Mit Blick auf die Zukunft scheint sich der Softwaresektor nicht stark vom allgemeinen Markt abgekoppelt zu haben. Doch wenn Allzweck-Chatbots in der Lage sein werden, komplexe, mehrstufige Aufgaben zu bewältigen und Probleme zu lösen, könnte sich die Art und Weise, wie Aufgaben erledigt werden und wie Mitarbeitende mit Software interagieren, grundlegend verändern. Unternehmen, deren wichtigster Wettbewerbsvorteil ihre Schnittstelle ist, könnten vor Herausforderungen stehen. Darüber hinaus könnten Unternehmen, die auf Basis von Lizenzen abrechnen, in Bedrängnis geraten, da ihre Kunden möglicherweise weniger Mitarbeitende und entsprechend weniger Lizenzen benötigen, weil sie mit KI produktiver sein können.

Ein Softwareunternehmen, das tief in die Datenstrukturarchitektur integriert ist und weniger von der Benutzeroberfläche abhängig ist, sollte gut geschützt sein. «Obwohl wir uns der oben genannten Herausforderungen bei der Umsetzung von Software bewusst sind, glauben wir, dass die etablierten ‹Plattform›-Anbieter unter diesen Softwareunternehmen - denken Sie an ServiceNow, Salesforce oder Intuit - zu eindeutigen Nutzniessern von generativer KI werden könnten», so Nardiello. Denn ihre Kunden bauen zunehmend unternehmensspezifische Datensätze auf den Plattformen auf, um mit generativer KI den nächsten Produktivitätssprung zu realisieren.

Bestäubung durch KI-Bienen

Eine Schwierigkeit für Anlegerinnen und Anleger besteht auch darin, dass es oft die kreativsten und fantasievollsten Anwendungen von KI sind, die laut Karen Kharmandarian, CIO und Vorsitzender bei Thematics AM - Tochtergesellschaft von Natixis Investment Management -, Schlagzeilen machen, wie das Potenzial der generativen KI, personalisierte Filme zu erstellen, bei denen das Publikum seine eigenen Schauspieler auswählen oder sich sogar selbst in die Handlung einfügen kann, oder KI-gestützte robotische Bienen, die die Bestäubung und die Entwicklung von Nutzpflanzen unterstützen könnten, um den Biodiversitätsverlust vor dem Hintergrund schwindender Honigbienenpopulationen zu stoppen. 

Doch hinter den Schlagzeilen wird KI auch in Bereichen wie der Arzneimittelentwicklung und dem Chipdesign eingesetzt. Die AlphaFold-KI-Technologie von Google DeepMind beispielsweise wurde von einem Gemeinschaftsforum von Wissenschaftlern als Lösung für ein 50 Jahre altes biologisches Problem anerkannt.
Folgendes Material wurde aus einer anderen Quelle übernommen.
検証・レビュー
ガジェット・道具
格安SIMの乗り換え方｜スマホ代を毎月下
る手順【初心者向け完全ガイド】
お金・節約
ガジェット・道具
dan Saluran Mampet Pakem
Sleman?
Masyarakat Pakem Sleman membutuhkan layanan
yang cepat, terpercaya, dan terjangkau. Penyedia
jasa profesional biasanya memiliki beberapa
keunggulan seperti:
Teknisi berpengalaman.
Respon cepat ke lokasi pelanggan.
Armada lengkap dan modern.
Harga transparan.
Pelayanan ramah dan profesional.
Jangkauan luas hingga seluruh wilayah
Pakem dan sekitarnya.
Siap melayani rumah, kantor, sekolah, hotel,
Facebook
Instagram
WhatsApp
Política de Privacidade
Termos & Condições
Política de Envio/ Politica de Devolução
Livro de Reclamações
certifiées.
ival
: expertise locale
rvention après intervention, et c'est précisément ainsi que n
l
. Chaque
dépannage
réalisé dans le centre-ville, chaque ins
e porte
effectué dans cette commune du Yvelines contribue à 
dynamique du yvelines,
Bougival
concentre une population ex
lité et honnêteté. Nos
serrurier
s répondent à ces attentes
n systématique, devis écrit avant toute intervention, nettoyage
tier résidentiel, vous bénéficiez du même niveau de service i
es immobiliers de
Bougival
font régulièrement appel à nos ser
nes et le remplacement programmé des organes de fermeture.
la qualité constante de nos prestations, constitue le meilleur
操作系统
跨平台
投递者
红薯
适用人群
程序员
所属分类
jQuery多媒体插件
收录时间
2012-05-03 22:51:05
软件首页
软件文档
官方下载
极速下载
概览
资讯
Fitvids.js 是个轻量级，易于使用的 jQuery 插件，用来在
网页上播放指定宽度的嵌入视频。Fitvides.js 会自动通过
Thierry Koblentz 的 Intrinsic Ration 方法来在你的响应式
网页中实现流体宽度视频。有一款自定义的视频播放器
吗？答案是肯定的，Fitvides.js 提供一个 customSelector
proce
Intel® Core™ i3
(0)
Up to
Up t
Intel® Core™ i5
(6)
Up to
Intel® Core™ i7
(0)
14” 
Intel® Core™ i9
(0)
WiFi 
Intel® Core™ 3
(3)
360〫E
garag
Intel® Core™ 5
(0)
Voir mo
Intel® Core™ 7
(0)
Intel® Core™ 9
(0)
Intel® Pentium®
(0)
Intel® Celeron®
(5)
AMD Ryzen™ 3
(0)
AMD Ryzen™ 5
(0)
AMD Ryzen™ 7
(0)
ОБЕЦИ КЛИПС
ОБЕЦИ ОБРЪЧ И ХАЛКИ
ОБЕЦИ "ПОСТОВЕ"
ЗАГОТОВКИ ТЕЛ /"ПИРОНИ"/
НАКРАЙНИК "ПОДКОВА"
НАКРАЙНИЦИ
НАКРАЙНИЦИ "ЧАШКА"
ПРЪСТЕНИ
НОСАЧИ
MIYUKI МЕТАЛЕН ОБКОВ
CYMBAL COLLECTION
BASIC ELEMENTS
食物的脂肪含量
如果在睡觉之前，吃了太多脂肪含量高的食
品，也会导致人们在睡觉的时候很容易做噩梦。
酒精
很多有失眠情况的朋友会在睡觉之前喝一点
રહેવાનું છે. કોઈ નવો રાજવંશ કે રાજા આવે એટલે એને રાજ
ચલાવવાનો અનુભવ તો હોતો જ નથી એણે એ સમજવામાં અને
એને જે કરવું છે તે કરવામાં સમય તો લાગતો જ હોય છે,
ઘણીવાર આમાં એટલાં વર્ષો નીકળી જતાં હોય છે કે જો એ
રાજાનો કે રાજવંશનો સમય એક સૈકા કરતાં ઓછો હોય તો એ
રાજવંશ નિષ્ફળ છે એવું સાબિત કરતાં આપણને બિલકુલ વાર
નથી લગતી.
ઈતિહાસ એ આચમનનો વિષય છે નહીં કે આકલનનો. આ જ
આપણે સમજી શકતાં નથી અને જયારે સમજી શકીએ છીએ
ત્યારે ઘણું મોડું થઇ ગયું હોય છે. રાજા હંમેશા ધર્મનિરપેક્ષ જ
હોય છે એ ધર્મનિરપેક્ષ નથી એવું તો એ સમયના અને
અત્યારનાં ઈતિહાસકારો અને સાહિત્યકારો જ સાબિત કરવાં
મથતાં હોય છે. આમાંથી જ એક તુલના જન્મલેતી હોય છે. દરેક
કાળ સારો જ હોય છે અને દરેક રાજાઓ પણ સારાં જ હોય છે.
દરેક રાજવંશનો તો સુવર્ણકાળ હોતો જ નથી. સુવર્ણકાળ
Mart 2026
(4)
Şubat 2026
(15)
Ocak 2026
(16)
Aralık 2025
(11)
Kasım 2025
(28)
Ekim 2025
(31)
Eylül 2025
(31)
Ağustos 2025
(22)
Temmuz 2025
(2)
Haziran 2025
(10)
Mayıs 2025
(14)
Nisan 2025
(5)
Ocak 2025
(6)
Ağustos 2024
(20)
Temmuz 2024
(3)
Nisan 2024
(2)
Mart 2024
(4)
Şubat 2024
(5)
«Anstatt von Disruption zu sprechen, bei der ganze Sektoren durch neue Akteure zusammenbrechen betrachten wir eher eine ‹Steigerung› der Unternehmen und ihrer Kompetenzen», so Meneveau gegenüber cash.ch. Mit anderen Worten: KI soll Probleme lösen, Aktivitäten effizienter verwalten oder automatisieren und die Kompetenzen der Mitarbeiter erhöhen. Sie lässt sich auch einfacher und schneller umsetzen, wenn ausreichend Daten vorhanden sind, was den Unternehmen, die sie anwenden, einen deutlichen Wettbewerbsvorteil verschaffen kann.

Dies muss aber nicht immer gelingen, wie auch folgende Beispiele zeigen: Das KI-Computerprogramm Watson von IBM konnte die grossen Visionen nicht erfüllen, sodass die New York Times im Sommer 2021 den Artikel «Was ist aus IBMs Watson geworden?» veröffentlichte. Der industrielle Roboter Baxter, der die Fertigung revolutionieren sollte, wurde 2018 wegen enttäuschender Verkaufszahlen eingestellt. Trotz zweistelliger Millionen an autonomen Meilen operiert das fahrerlose Auto von Google fast ein Jahrzehnt später immer noch nur in zwei US-Städten.